::: Supplied material

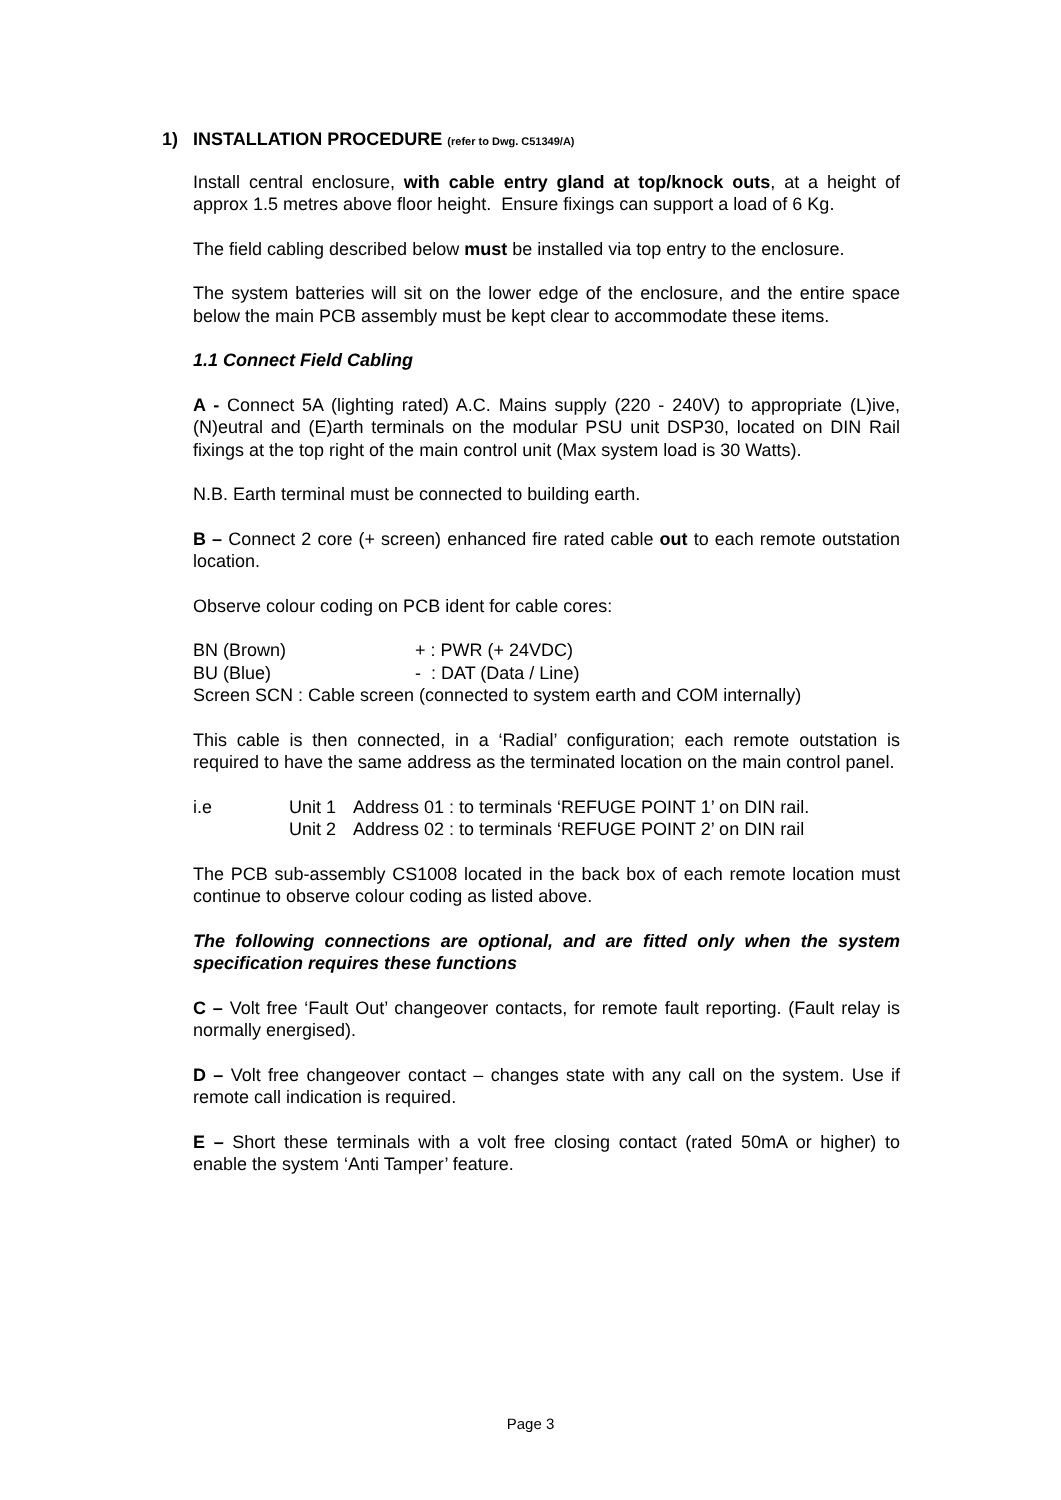1) INSTALLATION PROCEDURE (refer to Dwg. C51349/A)
Install central enclosure, with cable entry gland at top/knock outs, at a height of approx 1.5 metres above floor height. Ensure fixings can support a load of 6 Kg.
The field cabling described below must be installed via top entry to the enclosure.
The system batteries will sit on the lower edge of the enclosure, and the entire space below the main PCB assembly must be kept clear to accommodate these items.
1.1 Connect Field Cabling
A - Connect 5A (lighting rated) A.C. Mains supply (220 - 240V) to appropriate (L)ive, (N)eutral and (E)arth terminals on the modular PSU unit DSP30, located on DIN Rail fixings at the top right of the main control unit (Max system load is 30 Watts).
N.B. Earth terminal must be connected to building earth.
B – Connect 2 core (+ screen) enhanced fire rated cable out to each remote outstation location.
Observe colour coding on PCB ident for cable cores:
BN (Brown) + : PWR (+ 24VDC)
BU (Blue) - : DAT (Data / Line)
Screen SCN : Cable screen (connected to system earth and COM internally)
This cable is then connected, in a ‘Radial’ configuration; each remote outstation is required to have the same address as the terminated location on the main control panel.
i.e Unit 1 Address 01 : to terminals ‘REFUGE POINT 1’ on DIN rail.
Unit 2 Address 02 : to terminals ‘REFUGE POINT 2’ on DIN rail
The PCB sub-assembly CS1008 located in the back box of each remote location must continue to observe colour coding as listed above.
The following connections are optional, and are fitted only when the system specification requires these functions
C – Volt free ‘Fault Out’ changeover contacts, for remote fault reporting. (Fault relay is normally energised).
D – Volt free changeover contact – changes state with any call on the system. Use if remote call indication is required.
E – Short these terminals with a volt free closing contact (rated 50mA or higher) to enable the system ‘Anti Tamper’ feature.
Page 3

::::::

Your answer should hold the line with "C – Volt free" and each line after it to the end of the data, retyped exactly. Include no other lines.

■ **The answer**
C – Volt free ‘Fault Out’ changeover contacts, for remote fault reporting. (Fault relay is normally energised).
D – Volt free changeover contact – changes state with any call on the system. Use if remote call indication is required.
E – Short these terminals with a volt free closing contact (rated 50mA or higher) to enable the system ‘Anti Tamper’ feature.
Page 3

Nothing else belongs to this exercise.